Zimbabwe seeks UN help to raise $250m for polls
Zimbabwe has approached the United Nations Development Programme (UNDP) seeking $250 million to fund its forthcoming constitutional referendum and general election.
The Southern African country, which made international headlines, last week after its Finance minister told journalists that government had $217 left in its bank account, said it had only set aside $25 million for the polls.
According to a letter jointly signed by Finance minister Tendai Biti and Justice minister Patrick Chinamasa, President Robert Mugabe sanctioned the fund raising.
“On behalf of the Government of Zimbabwe, we formally request the UNDP for assistance in mobilising resources to cover for the funding gap for both the constitutional referendum and the general election,” reads part of the letter dated February 4.
The Zimbabwe Electoral Commission (ZEC) had budgeted close to $220 million for the referendum and elections.

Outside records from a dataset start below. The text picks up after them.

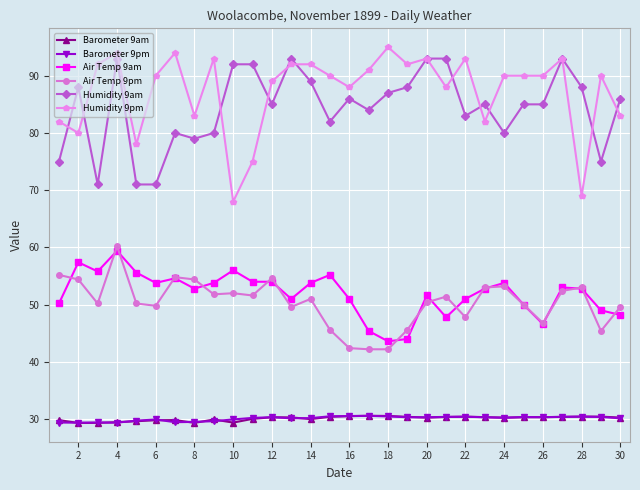

Which series has the widest spread of values?

Humidity 9pm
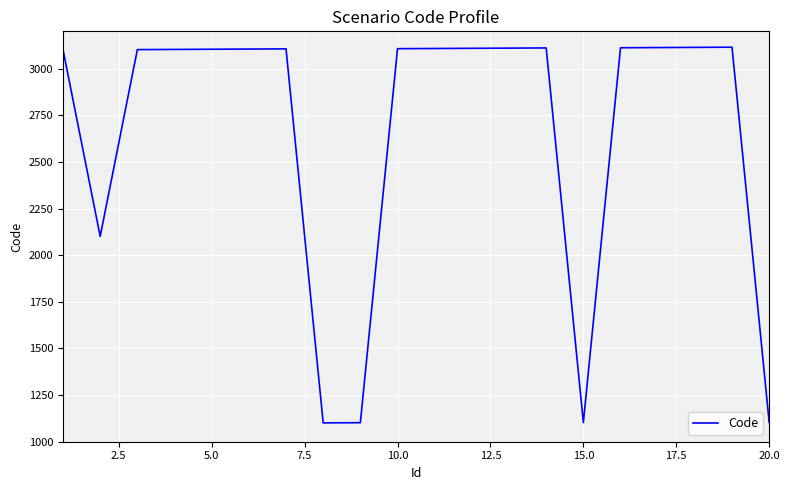

What is the smallest value displayed?

1101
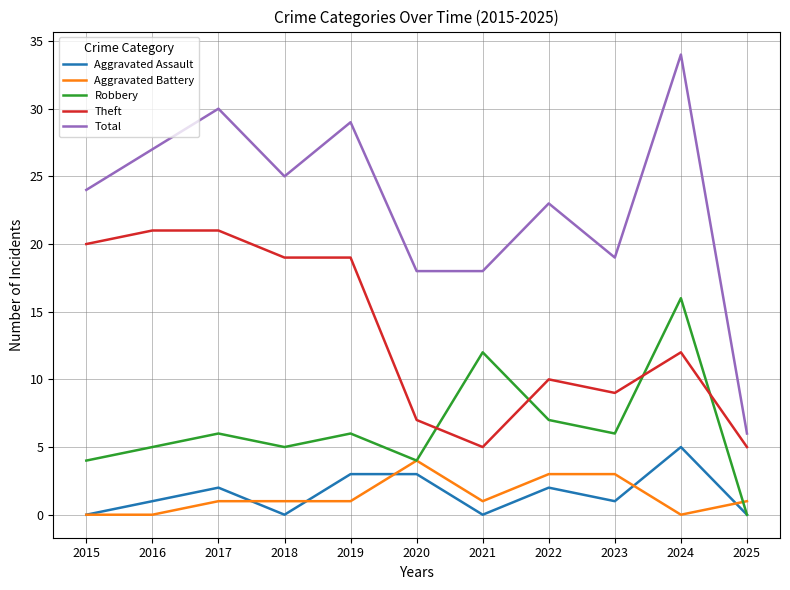

How many lines are shown in the chart?

5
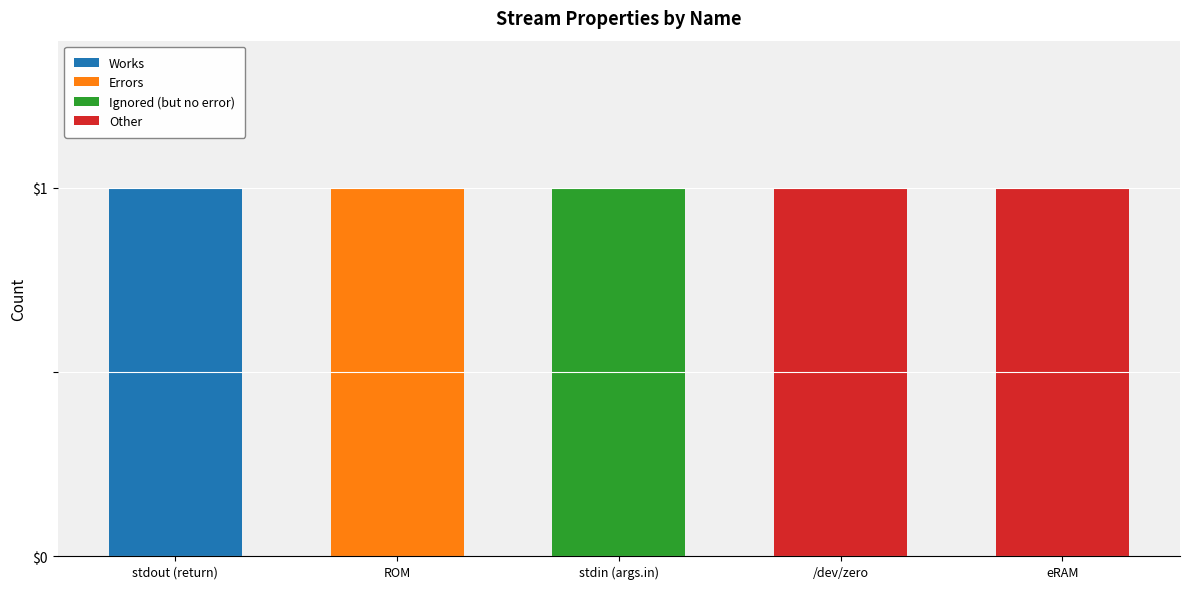

How many data points does each series have?

5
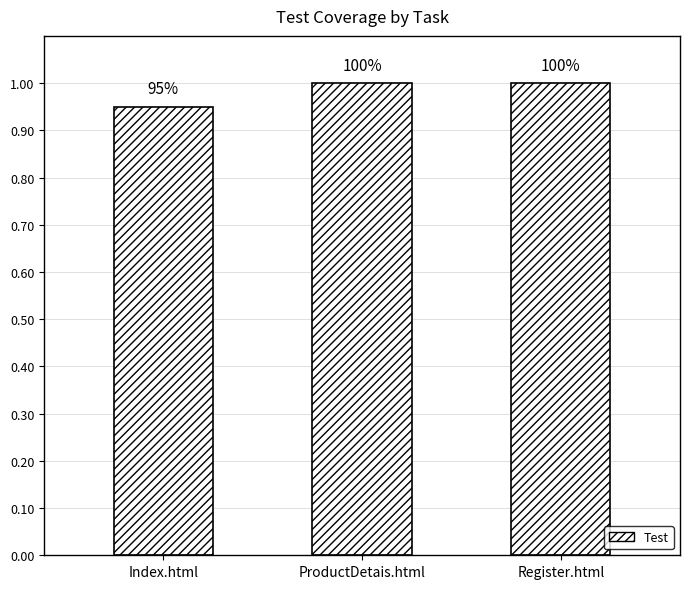

The chart shows a value of 1.0 at ProductDetais.html. True or false?

True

But the Ministry of Finance has only been able to release $2 million so far for voter registration and education.
The referendum is likely to be held next month after Parliament endorsed the draft constitution this week. President Mugabe is pushing for the elections to be held by June.
UNDP mobilised close to $21 million towards the constitution making process that took almost four years because of bickering in the coalition government.
Zimbabwe’s economic recovery has been slower than expected following the formation of a unity government between President Mugabe and his former opponents in 2009.
The country recently discovered vast diamond deposits but the government has struggled to attract investors to what could be the world’s richest diamond mines.
Last year, the Kimberley Process lifted a ban on Zimbabwe diamond exports followings charges of smuggling and human rights violations.
Exports of diamonds was expected to contribute $1 billion to the economy annual but Mr Biti has complained that mining companies with links to President Mugabe’s Zanu-PF were remitting revenue to Treasury.